Oscar’s nomination is probably the highest accolade in film-making. They tackle multiple categories that make films distinctly immersive like costume design, the musical tracks, the actors and the directors. However, there’s still this underlying factor for being considered into the Oscar’s: the film needs to touch the audiences’ heart and soul. To do that, there has to be a healthy amount of crying in between.

“An actor’s ability to bring in real feeling ignites emotional cues driven by evolution.”

According to Inverse, there are three types of tears: basal (the one we have when we blink), reflexive (when we cry over irritants like onions) and the “big wet” (emotional tears). The big wet is the one that’s unique to humans because it’s directly related to how we process emotions.

With Oscar-nominated films, the way a film can capture that kind of emotion is what wins the price. Multiple studies also show that crying is cathartic. That’s why we feel a sense of not only nostalgia but also of relatability when we watch Oscar-nominated films.

Jonathan Rottenberg, Ph.D., the Director of the Mood and Emotion Lab at the University of Southern Florida tells Inverse that these films allow the audiences “experience ordinarily painful experiences in a safe controlled way, without the usual negative consequences.”

There are certain reasons why we love Oscar-nominated films. (Image via Giphy)

How much a person cries at the movies relates to someone’s capacity for empathy. Our empathic abilities are formed during adolescence. Ad Vingerhoets, Ph.D., a professor of clinical psychology at Tilburg University, said that these movies help us relate to memories of being in love. This helps the audience be aware of how they care for another person.
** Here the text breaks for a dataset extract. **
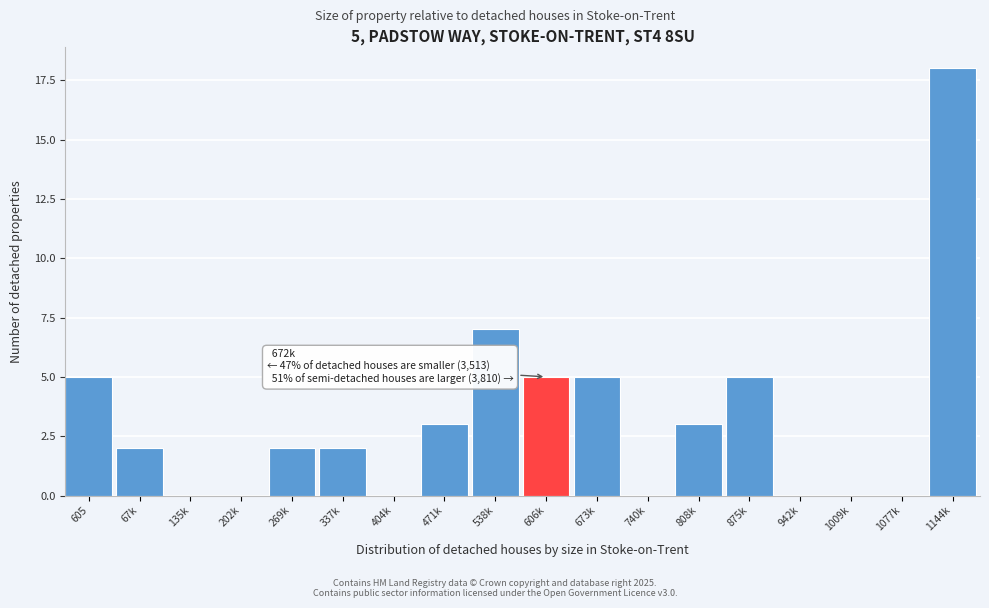

Reading right to left, transcribe all the data shown in this chart.

1144k=18	1077k=0	1009k=0	942k=0	875k=5	808k=3	740k=0	673k=5	606k=5	538k=7	471k=3	404k=0	337k=2	269k=2	202k=0	135k=0	67k=2	605=5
In the case of Ladybird, many movie-goers said the film has helped them reunite with their mothers. It helped them see the other side of their relationship with their parents. Films like Ladybird can elicit high levels of empathy.

This is also the same strategy actors use to create certain kinds of emotions on screen.

“Interestingly, as we grow older, we also see those seemingly opposite situations [cause tears]. The bonds that become stronger, including acts of altruism, self-sacrifice, comradeship, also become very powerful elicitor of tears.”

Actor Bassam Kaado also said that these are effective strategies for bringing out the tears and emotions on set, but nothing is more powerful than “being truthful in the moment.” When actors truly internalize the roles they’re playing, it becomes easier to act naturally to the response of the character they’re playing.

As an audience, watching another person cry can also trigger emotions. Vingerhoets and a team of researchers compiled this study in their 2016 paper in the journal Motivation and Emotion noting that tears do not only help one individual achieve catharsis. It also brings people together and create stronger bonds.

“When we see an individual crying, also in films, we consider him or her as more in need of help and we feel more connected to that individual,” Vingerhoets says. “Tears thus seem to facilitate our empathetic potential. Consequently, we are more willing to provide support. However, when we feel that crying is not appropriate or that it is not sincere and maybe even an attempt to manipulate, we may react with strong negative reactions.”